Department of Pathology, Pusan National University Hospital, Pusan National University School of Medicine and Medical Research Institute, Pusan National University, Seo-Gu, Busan, Korea.
Gastrointest Endosc. 2010 Sep;72(3):508-15. doi: 10.1016/j.gie.2010.03.1077. Epub 2010 Jun 15.
Given the increasing use of endoscopic resection as a therapeutic modality for cases of early gastric cancer (EGC), it is very important to define strict criteria for the use of endoscopic mucosal resection and endoscopic submucosal dissection. To date, the criteria are almost entirely based on Japanese literature evaluating the risk of lymph node (LN) metastasis in patients with EGC.
To analyze our own experience with the factors affecting LN metastasis and to reappraise the extended criteria for endoscopic submucosal dissection.
Retrospective, single-center study.
University teaching hospital.
This study involved 478 patients who underwent gastrectomy with LN dissection (n = 270, mucosal [m] EGC; n = 208, submucosal [sm] EGC).
Gastrectomy with LN dissection.
LN metastasis.
Overall, 12.6% (60/478) of patients with EGCs presented with LN metastasis (mEGC, 3.0% [8/270], smEGC, 25.0% [52/208]). Increased size, macroscopic type (elevated), depth of invasion, and lymphovascular invasion were associated with LN metastasis. In 270 cases of mEGC, there was no relationship between clinicopathologic features and LN metastasis. In the smEGC group, size, depth of invasion, and lymphovascular emboli were associated with an increased risk of LN metastasis. Significantly, LN metastasis was noted in EGCs falling within established extended endoscopic submucosal dissection criteria, that is, intestinal-type mucosal cancer of any size without ulcer and no lymphovascular emboli (2/146 [1.4%]) or < or =3 cm with no lymphovascular emboli and irrespective of the presence of ulceration (2/126 [1.6%]) or intestinal-type submucosal cancer (sm1, <500 microm) without lymphovascular invasion and measuring < or =3 cm in size (3/20 [15.0%]).
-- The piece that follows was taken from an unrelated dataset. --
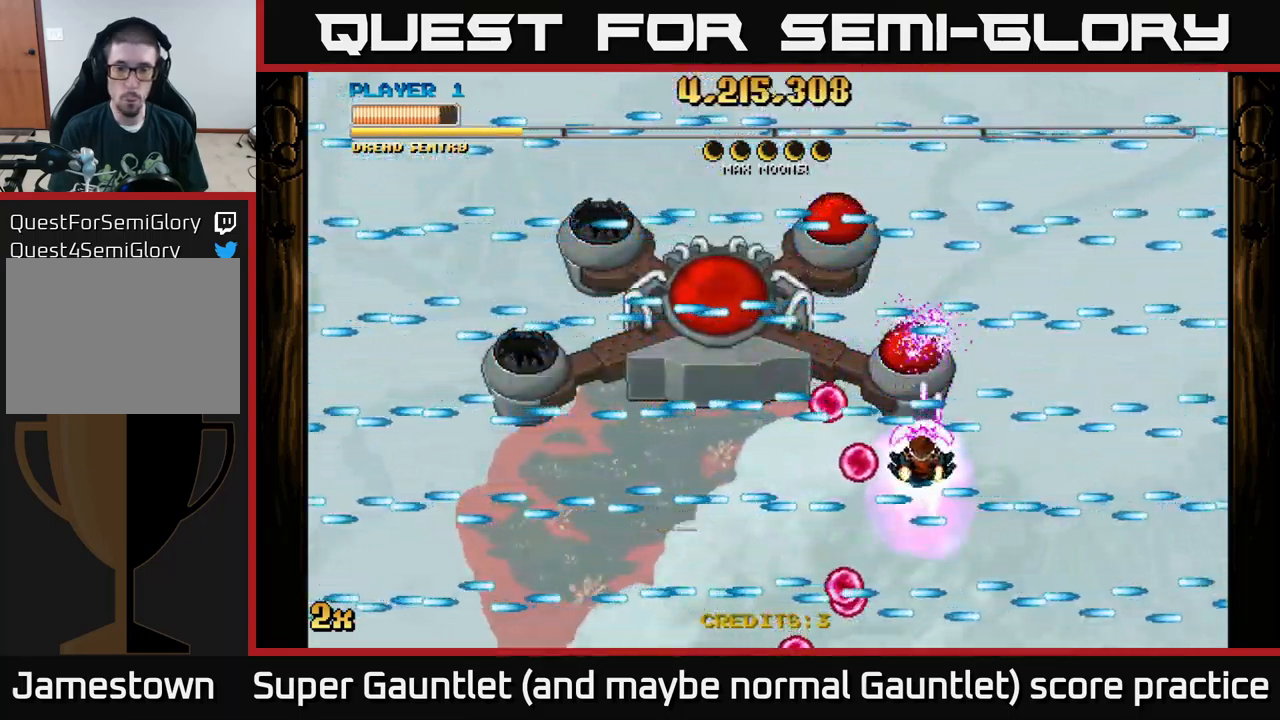
{"buttons": ["A"], "left_stick": "center", "right_stick": "center", "events": [[267, "left_stick", "right"], [400, "left_stick", "center"]]}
Retrospective review of a single-center study.
We recommend that more centers survey their experiences of LN metastasis in cases of EGC to refine the criteria for endoscopic submucosal dissection as a therapeutic modality of intestinal-type EGC.
鉴于内镜下切除术作为早期胃癌(EGC)治疗手段的应用日益增多,为内镜黏膜切除术和内镜黏膜下剥离术的应用制定严格的标准非常重要。迄今为止,这些标准几乎完全基于评估 EGC 患者淋巴结(LN)转移风险的日本文献。
分析我们在影响 LN 转移的因素方面的经验,并重新评估内镜黏膜下剥离术的扩展标准。
回顾性、单中心研究。
大学教学医院。
本研究纳入了 478 例接受 LN 清扫胃切除术的患者(n=270,黏膜 [m] EGC;n=208,黏膜下 [sm] EGC)。
LN 清扫胃切除术。
LN 转移。
总体而言,478 例 EGC 患者中有 12.6%(60/478)发生 LN 转移(mEGC,3.0%[8/270];smEGC,25.0%[52/208])。肿瘤大小、大体类型(隆起型)、浸润深度和脉管侵犯与 LN 转移相关。在 270 例 mEGC 中,临床病理特征与 LN 转移无相关性。在 smEGC 组中,肿瘤大小、浸润深度和脉管内癌栓与 LN 转移风险增加相关。值得注意的是,在符合扩大内镜黏膜下剥离术标准的 EGC 中,包括任何大小无溃疡的肠型黏膜癌且无脉管内癌栓(2/146[1.4%])或<或=3cm 且无脉管内癌栓且无论溃疡是否存在(2/126[1.6%])或肠型黏膜下癌(sm1,<500μm)且无脉管侵犯且大小<或=3cm(3/20[15.0%])中,观察到 LN 转移。
单中心研究的回顾性研究。
我们建议更多中心调查其在 EGC 中 LN 转移的经验,以完善作为肠型 EGC 治疗手段的内镜黏膜下剥离术的标准。